René Wiederkehr, Recht 2016, S. 71 ff.
Der Autor weist nach, dass der Gesetzgeber im neuen Bundesgerichtsgesetz keine Ausdehnung oder Einschränkung der Beschwerdebefugnis nach Art. 103 OG wollte. Allerdings waren die Kriterien («gleich oder ähnlich wie eine Privatperson betroffen» und «qualifizierte Betroffenheit in wichtigen öffentlichen Interessen») schon früher unscharf. Entsprechend versucht der Autor, Gruppen und Untergruppen zu bilden, und plädiert für eine zurückhaltende Eintretenspraxis.
Der Verleihvertrag nach AVG, die Vermittlungsentschädigung und das Verhältnis zum Mäklervertragsrecht.
Benjamin Domenig, Recht 2016, S. 86 ff.
Der Autor betont, dass die Verletzung einer Form- und Inhaltsvorschrift (Art. 22 Abs. 1 AVG) zur Nichtigkeit des Verleihvertrags führt, mindestens wenn sich eine Partei darauf beruft. Dann kann das Mäklervertragsrecht nicht zur Durchsetzung von Ansprüchen aus dem nichtigen Vertrag herangezogen werden.
Völkerrecht
Menschenrechte
Folgen für den Grundrechtsschutz und verfassungsrechtliche Gültigkeit der «Selbstbestimmungsinitiative». Helen Keller und Yannick Weber, AJP 8/2016, S. 1007–1023.

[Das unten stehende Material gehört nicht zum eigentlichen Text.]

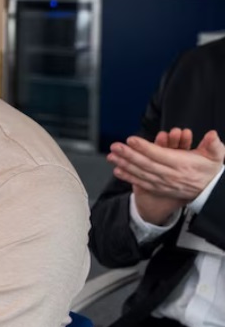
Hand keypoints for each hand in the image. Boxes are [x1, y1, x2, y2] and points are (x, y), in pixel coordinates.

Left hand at [109, 128, 224, 222]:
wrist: (210, 191)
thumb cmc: (210, 169)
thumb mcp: (216, 155)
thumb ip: (213, 145)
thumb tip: (212, 135)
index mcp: (182, 164)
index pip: (159, 154)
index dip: (144, 147)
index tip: (131, 139)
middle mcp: (170, 175)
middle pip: (146, 164)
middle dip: (128, 154)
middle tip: (115, 146)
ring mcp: (163, 183)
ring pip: (141, 173)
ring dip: (124, 164)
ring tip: (111, 156)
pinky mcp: (159, 188)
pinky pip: (141, 183)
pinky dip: (128, 177)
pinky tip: (117, 170)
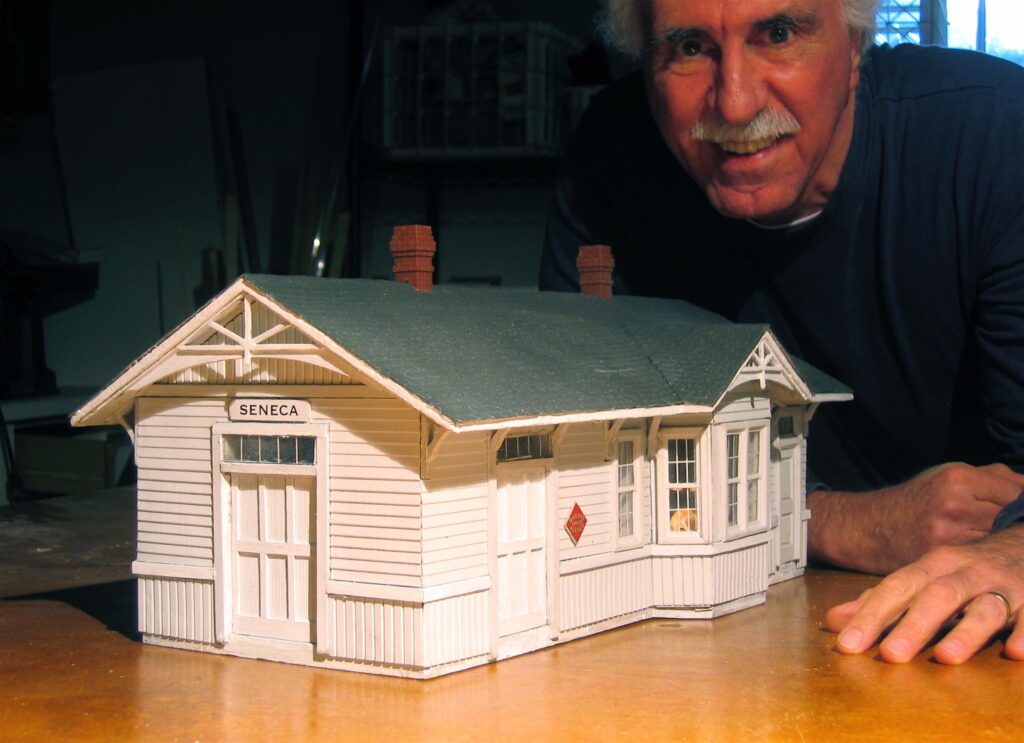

Helen Keller, Richterin am Europäischen Gerichtshof für Menschenrechte, und Yannick Weber warnen vor den Folgen einer Annahme der Selbstbestimmungsinitiative. Die Initiative greife die Grundrechte der Bundesverfassung und EMRK frontal an. Eine Annahme der Initiative führe zu einer Kündigung der EMRK, was auch den Austritt der Schweiz aus dem Europarat zur Folge hätte. Die Autoren fänden es problematisch, wenn die Initiative an die Urne käme. «Es ist fraglich, ob über die Rangfrage von Völker- und Landesrecht und eine Unterteilung des Völkervertragsrechts in zwei Kategorien zwecks Bestimmung seiner Massgeblichkeit in derselben Abstimmung entschieden werden darf.» Winke die Bundesversammlung die Initiative durch, anstatt sie für ungültig zu erklären, wäre die Einhaltung des Gebots der Einheit der Materie fortan systematisch gefährdet.